Если так, то реставрация сегодня означает восстановление того, что подавил сталинизм, восстановление именно того течения революции, которое было непримиримым врагом старой России. Значит, никакого оптимизма трактовка происходящего как реставрации вызывать не может, ибо советский строй для этих реставраторов — такой же враг, как старая Россия, и они его будут доламывать.

Мы упомянули только одну волну реставрации — сталинизм. А процесс намного сложнее, реставрация одной структуры часто была связана с революцией в другой. Так, уже Октябрьская революция во многом была реставрацией России в ответ на разрушивший ее Февраль. Лозунг «Вся власть Советам!» есть идея самодержавия, пусть и воплощенного не в царе. Это — отрицание либерального государства Февраля с его будущим парламентом и разделением властей. А гражданская война стала реставрацией России как единого государства — отрицанием буржуазного сепаратизма, рождающего государства-нации.

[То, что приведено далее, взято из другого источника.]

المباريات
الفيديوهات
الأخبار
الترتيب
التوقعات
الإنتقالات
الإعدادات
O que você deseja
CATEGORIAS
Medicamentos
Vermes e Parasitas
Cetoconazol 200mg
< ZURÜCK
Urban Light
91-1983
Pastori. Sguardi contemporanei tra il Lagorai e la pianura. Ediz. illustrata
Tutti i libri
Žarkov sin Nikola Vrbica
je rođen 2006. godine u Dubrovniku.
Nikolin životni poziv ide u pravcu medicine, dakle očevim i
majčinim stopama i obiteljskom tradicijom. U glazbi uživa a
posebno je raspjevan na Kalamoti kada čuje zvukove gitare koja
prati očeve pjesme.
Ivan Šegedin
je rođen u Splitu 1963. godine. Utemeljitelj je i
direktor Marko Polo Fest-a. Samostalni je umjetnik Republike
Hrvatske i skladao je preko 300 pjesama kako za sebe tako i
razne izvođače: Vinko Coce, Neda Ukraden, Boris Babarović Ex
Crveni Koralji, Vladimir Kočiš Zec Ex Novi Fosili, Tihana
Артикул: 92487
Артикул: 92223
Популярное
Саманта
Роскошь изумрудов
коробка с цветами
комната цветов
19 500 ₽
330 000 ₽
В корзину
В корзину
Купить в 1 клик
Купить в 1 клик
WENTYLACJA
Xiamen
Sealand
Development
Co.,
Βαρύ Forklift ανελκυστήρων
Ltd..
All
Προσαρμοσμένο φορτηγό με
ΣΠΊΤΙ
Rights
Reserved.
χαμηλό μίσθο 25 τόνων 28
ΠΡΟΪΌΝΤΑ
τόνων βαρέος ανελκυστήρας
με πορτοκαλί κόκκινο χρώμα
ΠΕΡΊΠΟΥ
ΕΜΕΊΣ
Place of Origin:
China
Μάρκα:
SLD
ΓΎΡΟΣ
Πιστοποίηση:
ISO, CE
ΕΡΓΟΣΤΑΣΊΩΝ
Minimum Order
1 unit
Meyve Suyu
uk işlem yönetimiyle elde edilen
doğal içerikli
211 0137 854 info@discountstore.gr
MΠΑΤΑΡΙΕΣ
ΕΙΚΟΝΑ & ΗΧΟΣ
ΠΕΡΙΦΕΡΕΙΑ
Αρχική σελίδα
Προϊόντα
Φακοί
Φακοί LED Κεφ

Конечно, представление Октября как реставрации после Февраля — натяжка, хотя зерно смысла в ней есть. Но уж во всяком случае пора отказаться от видения 1917 г. как двух этапов перманентной революции — буржуазно-демократической в Феврале, переросшей к Октябрю в пролетарскую социалистическую. На деле сразу в Феврале возникли два принципиально разных, несовместимых типа государства. Один построенный по либеральному образцу Запада, другой — идущий из крестьянского нутра России. Временное правительство и Советы. Они и соревновались друг с другом, сначала мирно, а потом на поле боя.